South Africa's rand extends data-driven gains, stocks flat

(Updates with closing prices and fresh quotes)

JOHANNESBURG, March 23 (Reuters) - South Africa's rand maintained a data-fuelled rally on Thursday sparked in the previous session by better-than-expected current account figures and a softer inflation print.

At 1340 GMT, the rand was 0.48 percent firmer at 12.51 per dollar, having closed at 12.5700 overnight in New York, in a run that has been broad-based.

"We're seeing strength against all its frontier market currency peers, not just the dollar," said IG South Africa senior market analyst Shaun Murison, who said if the rand remains below 13 to the dollar it could make a move to 12.30.

On Wednesday, Q4 2016 current account data showed the financial deficit was at its smallest in nearly six years while February consumer inflation retreated.
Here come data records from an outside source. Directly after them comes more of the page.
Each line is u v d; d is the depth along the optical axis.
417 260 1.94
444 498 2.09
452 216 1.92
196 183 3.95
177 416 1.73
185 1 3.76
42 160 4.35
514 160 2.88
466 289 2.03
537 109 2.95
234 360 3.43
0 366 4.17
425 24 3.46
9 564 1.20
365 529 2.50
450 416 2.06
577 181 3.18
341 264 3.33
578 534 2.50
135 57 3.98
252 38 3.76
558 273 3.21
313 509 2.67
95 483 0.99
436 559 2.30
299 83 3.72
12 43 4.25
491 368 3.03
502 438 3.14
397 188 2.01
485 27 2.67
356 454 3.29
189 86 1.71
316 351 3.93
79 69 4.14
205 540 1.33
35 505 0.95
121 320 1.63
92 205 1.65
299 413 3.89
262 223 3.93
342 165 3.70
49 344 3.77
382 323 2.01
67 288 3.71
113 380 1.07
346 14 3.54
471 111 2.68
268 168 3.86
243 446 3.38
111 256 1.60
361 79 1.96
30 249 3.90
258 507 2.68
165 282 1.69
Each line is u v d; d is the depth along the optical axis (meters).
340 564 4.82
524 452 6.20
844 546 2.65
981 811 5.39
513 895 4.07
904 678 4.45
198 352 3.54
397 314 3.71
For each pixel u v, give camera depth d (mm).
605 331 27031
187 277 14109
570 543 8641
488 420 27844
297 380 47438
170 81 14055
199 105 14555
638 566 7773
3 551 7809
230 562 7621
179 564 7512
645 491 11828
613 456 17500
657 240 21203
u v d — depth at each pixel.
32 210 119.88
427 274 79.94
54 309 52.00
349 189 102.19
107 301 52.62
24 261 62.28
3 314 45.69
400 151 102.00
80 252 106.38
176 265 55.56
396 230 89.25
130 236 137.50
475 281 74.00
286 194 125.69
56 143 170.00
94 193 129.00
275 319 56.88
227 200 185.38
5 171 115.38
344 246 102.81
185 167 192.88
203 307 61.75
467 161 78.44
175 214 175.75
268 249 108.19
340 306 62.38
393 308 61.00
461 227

The data opens room for a possible rate cut by the South African Reserve Bank at its policy meeting next week but most analysts do not see this until early next year as it remains cautious about currency moves, a Reuters poll forecast indicated on Thursday.

Stocks ended flat in line with the opening of U.S markets, which were little moved in early trade amid signs that President Donald Trump is struggling to get enough votes to pass a healthcare bill in Congress.

Decliners included South Africa's Life Healthcare, which closed 2.2 percent lower after announcing the price of its 9 billion rand ($720 million) rights issue at a larger than expected discount on Wednesday.

"This was the first time they disclosed the rights issue price ... (at) a discount of around 30 percent which is larger than the market expected," said 36One Asset Management analyst Shmuel Simpson.

On the bourse, the benchmark Top-40 index dipped 0.02 percent to 44,845.23 points while the All-Share index crept 0.13 percent lower to 52,027.98 points.

In fixed income, government bonds were little changed with the yield on 2026 benchmark up 1 basis point to 8.330 percent.